I met wonderful people during my tour of duty in admissions. I had fabulously interesting conversations with parents, after having had stimulating interviews with their children. I’ve loved seeing the relationships in some families: mutual respect and real affection displayed without embarrassment on anyone’s part. One of the real pleasures was the e-mail messages that I got from the parents of enrolled students whom I had met as applicants. Often, I was thanked in May by a parent whose child had just had a wonderful first year. My favorite missive had the subject line “confidential.” It was a report home on the first week of school, describing in gushing terms how happy this young man was with his college choice — “I love you guys so much,” he said to his family, “but I don’t miss you at all!” The mom thought I would be gratified. She was right.

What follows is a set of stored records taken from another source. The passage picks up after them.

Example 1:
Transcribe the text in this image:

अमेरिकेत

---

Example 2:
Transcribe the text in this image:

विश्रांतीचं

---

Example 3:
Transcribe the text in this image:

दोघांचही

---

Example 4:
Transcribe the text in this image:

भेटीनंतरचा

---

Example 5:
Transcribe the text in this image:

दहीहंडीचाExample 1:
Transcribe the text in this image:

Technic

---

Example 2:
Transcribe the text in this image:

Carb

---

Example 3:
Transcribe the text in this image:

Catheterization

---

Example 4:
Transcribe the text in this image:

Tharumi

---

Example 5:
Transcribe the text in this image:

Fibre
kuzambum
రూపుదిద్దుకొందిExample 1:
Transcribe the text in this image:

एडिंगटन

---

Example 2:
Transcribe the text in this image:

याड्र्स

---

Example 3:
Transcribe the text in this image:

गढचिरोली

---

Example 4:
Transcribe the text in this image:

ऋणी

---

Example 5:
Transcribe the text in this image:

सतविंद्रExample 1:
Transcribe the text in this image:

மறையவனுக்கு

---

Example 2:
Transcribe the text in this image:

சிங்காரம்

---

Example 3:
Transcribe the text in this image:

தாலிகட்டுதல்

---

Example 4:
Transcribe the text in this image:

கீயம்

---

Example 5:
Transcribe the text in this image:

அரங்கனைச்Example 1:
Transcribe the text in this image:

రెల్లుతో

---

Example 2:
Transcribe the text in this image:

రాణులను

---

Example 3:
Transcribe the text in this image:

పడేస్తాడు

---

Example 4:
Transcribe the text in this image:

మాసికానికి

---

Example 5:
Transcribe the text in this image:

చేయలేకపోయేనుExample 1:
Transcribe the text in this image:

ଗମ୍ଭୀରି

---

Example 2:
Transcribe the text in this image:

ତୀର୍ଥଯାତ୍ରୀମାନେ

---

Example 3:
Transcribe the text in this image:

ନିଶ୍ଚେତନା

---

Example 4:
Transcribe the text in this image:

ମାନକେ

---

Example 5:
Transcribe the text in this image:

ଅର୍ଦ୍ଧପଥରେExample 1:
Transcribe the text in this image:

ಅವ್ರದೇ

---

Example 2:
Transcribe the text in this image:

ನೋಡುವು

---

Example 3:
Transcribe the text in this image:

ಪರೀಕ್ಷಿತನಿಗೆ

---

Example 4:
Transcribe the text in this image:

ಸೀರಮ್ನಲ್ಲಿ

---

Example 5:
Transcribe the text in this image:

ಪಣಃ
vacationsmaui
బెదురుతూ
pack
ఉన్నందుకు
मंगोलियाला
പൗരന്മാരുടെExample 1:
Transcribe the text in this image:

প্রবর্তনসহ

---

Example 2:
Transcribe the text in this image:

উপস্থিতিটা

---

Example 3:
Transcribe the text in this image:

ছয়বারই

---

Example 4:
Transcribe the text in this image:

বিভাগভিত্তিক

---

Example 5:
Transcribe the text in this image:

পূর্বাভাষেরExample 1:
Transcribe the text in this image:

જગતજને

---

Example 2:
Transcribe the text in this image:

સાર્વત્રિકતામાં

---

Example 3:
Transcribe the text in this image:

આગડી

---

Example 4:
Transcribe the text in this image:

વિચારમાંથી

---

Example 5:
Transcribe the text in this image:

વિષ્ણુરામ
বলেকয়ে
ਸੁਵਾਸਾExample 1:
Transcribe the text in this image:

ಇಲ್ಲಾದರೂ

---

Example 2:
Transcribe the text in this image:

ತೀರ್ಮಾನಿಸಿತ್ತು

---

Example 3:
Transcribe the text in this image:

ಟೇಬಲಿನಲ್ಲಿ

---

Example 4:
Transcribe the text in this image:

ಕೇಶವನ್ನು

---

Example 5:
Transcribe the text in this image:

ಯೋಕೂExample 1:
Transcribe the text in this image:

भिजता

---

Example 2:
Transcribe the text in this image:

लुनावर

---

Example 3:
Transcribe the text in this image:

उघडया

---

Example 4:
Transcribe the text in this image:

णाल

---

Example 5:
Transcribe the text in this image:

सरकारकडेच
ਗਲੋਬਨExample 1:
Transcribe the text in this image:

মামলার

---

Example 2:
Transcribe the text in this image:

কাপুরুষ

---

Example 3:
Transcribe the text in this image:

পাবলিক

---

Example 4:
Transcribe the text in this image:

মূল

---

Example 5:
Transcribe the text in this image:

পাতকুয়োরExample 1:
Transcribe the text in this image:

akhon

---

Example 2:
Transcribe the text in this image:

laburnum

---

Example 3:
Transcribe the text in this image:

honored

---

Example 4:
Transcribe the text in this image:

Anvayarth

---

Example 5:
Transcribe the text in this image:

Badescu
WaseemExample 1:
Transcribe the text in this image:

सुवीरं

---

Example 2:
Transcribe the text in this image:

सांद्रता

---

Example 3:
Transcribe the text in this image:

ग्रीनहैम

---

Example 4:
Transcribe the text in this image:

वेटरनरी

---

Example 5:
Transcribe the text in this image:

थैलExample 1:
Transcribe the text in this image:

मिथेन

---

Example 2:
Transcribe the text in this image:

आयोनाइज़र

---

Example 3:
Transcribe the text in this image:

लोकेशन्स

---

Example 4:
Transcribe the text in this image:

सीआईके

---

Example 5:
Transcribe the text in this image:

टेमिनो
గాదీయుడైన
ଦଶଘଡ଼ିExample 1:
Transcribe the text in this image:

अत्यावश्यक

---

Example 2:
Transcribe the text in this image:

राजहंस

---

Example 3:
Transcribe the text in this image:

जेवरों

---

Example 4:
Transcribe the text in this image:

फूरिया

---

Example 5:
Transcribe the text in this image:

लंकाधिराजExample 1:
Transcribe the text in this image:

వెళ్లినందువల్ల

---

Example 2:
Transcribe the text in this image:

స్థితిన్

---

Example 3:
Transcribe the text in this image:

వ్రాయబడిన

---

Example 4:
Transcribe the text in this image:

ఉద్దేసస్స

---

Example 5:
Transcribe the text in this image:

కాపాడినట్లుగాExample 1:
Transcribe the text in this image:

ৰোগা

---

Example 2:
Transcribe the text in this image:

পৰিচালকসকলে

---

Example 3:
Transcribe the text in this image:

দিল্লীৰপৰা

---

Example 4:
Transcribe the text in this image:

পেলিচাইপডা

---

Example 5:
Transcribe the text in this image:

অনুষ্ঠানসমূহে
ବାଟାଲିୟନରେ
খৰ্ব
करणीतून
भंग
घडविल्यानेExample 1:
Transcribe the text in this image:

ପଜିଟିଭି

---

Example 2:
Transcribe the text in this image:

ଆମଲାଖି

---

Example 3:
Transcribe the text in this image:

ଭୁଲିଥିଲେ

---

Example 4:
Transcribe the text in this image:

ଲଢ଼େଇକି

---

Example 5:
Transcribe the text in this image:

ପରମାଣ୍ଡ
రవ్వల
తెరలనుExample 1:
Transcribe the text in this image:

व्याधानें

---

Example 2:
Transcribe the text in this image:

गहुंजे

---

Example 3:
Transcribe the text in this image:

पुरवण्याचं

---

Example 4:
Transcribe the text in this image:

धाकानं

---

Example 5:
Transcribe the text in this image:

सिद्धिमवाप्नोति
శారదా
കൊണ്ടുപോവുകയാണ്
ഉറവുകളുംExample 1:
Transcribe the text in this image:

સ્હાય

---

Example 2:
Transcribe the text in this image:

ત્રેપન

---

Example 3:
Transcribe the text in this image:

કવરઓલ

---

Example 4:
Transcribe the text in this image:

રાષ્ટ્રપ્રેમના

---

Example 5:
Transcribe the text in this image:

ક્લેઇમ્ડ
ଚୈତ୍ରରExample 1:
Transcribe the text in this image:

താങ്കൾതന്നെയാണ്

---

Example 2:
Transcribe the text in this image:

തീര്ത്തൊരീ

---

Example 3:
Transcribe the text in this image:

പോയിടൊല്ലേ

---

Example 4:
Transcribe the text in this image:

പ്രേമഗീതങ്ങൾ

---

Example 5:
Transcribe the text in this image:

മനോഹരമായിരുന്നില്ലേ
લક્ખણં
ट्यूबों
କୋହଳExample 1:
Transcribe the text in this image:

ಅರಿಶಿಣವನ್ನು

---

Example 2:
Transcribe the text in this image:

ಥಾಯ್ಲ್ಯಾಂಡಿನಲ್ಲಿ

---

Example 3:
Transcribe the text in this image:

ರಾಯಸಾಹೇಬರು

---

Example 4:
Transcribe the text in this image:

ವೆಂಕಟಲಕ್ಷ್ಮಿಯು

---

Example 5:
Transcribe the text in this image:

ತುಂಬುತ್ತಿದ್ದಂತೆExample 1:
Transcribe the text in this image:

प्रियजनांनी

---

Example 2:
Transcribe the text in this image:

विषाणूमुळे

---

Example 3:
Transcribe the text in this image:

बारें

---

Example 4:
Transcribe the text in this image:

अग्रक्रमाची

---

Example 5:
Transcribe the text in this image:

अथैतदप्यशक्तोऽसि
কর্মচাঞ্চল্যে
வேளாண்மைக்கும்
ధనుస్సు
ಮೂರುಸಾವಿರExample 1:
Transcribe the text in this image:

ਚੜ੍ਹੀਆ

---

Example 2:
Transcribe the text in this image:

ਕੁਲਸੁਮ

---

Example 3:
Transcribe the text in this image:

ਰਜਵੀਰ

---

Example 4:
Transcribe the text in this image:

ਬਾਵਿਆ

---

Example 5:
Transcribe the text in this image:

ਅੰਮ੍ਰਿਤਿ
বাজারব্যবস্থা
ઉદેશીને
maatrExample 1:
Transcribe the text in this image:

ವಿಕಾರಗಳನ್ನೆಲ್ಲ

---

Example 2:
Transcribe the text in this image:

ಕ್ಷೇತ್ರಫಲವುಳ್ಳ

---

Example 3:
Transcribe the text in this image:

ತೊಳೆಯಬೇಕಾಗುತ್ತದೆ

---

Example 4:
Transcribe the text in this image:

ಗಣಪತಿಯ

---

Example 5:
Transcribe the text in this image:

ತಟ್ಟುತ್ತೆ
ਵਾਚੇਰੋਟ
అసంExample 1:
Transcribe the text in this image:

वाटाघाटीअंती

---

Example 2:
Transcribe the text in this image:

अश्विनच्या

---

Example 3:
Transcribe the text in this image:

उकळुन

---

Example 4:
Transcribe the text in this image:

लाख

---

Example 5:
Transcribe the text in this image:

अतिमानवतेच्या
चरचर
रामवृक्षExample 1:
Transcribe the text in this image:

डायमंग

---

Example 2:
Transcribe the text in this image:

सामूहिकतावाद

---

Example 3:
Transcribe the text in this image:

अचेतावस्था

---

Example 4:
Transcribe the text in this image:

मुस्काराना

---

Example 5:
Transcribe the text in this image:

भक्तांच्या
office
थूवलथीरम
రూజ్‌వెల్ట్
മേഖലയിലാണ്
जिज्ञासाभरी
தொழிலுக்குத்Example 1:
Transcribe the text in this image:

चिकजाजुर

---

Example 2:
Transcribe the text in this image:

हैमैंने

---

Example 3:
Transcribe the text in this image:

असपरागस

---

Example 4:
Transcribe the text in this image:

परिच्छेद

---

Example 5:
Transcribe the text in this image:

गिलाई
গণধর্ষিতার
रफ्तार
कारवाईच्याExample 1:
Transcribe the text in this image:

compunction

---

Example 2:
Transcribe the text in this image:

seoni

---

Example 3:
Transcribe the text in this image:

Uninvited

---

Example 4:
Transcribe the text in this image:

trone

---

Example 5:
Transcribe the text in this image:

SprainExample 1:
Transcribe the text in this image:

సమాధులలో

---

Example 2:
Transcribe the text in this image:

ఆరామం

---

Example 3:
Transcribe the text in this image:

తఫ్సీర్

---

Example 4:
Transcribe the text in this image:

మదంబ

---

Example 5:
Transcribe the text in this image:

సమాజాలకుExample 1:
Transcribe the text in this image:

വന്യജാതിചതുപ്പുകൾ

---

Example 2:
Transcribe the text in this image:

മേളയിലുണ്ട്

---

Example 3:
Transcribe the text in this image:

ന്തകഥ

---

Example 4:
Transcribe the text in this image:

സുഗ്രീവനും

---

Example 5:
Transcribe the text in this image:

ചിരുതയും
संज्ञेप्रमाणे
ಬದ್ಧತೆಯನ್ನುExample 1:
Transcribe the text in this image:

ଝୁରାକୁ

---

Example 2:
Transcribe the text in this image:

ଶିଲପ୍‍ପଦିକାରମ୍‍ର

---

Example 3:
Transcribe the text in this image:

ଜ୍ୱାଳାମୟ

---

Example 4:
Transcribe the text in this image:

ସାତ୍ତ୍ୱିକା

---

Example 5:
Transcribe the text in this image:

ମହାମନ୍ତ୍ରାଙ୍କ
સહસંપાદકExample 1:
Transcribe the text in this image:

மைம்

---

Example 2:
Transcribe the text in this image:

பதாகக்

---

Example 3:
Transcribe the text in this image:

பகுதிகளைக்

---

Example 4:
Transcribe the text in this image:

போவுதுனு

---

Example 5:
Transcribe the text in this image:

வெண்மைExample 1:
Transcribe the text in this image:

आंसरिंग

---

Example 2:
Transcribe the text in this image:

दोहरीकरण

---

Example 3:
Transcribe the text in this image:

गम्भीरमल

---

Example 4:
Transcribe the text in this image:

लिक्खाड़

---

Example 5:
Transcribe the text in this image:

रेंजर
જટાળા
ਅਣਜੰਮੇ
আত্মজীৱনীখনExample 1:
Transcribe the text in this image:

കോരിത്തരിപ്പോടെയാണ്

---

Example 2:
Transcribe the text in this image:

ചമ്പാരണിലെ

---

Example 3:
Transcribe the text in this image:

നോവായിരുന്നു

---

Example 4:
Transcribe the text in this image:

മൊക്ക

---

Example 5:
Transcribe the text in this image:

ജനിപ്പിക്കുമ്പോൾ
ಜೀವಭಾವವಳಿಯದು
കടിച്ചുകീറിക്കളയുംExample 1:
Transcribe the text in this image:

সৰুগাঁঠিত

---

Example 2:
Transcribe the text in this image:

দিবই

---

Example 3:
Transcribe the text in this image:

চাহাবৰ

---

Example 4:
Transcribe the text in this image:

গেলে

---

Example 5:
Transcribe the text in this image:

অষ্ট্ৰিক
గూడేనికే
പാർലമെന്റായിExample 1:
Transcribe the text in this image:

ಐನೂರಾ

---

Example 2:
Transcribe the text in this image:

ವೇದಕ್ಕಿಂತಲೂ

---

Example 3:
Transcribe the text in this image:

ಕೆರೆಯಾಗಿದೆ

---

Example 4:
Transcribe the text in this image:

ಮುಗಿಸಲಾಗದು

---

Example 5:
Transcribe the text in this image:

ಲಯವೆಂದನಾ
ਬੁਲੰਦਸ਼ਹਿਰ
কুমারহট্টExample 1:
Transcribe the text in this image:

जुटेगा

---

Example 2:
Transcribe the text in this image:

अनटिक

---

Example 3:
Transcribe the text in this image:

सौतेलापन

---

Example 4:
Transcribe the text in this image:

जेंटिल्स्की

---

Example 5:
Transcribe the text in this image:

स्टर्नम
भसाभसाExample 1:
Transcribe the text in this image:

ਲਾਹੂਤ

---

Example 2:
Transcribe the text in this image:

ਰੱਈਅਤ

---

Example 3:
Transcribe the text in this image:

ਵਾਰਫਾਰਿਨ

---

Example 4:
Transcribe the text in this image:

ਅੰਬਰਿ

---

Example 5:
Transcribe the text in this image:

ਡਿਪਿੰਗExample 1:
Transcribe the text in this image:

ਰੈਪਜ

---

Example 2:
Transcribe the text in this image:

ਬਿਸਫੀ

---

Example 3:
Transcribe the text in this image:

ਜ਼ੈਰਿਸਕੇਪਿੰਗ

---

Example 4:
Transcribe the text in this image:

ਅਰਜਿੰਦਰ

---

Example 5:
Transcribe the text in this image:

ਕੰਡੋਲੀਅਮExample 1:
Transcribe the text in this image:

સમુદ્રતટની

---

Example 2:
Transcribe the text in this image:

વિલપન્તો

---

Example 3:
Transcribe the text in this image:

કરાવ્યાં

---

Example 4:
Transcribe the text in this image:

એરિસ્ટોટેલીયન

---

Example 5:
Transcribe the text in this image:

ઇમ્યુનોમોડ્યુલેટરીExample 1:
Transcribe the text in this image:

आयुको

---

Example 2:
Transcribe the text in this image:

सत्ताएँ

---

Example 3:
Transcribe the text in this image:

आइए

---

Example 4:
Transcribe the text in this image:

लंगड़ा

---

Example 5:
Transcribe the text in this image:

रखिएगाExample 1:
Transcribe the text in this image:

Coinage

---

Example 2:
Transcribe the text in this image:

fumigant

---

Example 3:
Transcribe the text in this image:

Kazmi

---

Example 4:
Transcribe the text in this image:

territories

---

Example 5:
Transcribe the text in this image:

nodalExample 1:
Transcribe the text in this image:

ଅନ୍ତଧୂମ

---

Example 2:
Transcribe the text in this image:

My first year in admissions, while traveling in Colorado, I met a strong and impressive young woman who had challenged her dad: “You don’t understand how stressful high school is. Come with me for a day, and you’ll see.” He had agreed to trail her. When I met them, they had just taken a calculus test. The dad, an engineer trained at M.I.T., was a bit tuckered out at that point, having been truly — and happily — surprised at the difficulty of his daughter’s high school. They were a cute pair, the daughter clearly calling the shots. I got e-mail messages from both “Katie” and her dad throughout the admissions cycle. Ultimately, we didn’t admit Katie and placed her on the waiting list. She ended up going to Hopkins. I’ve heard, from her dad, that she’s very happy there.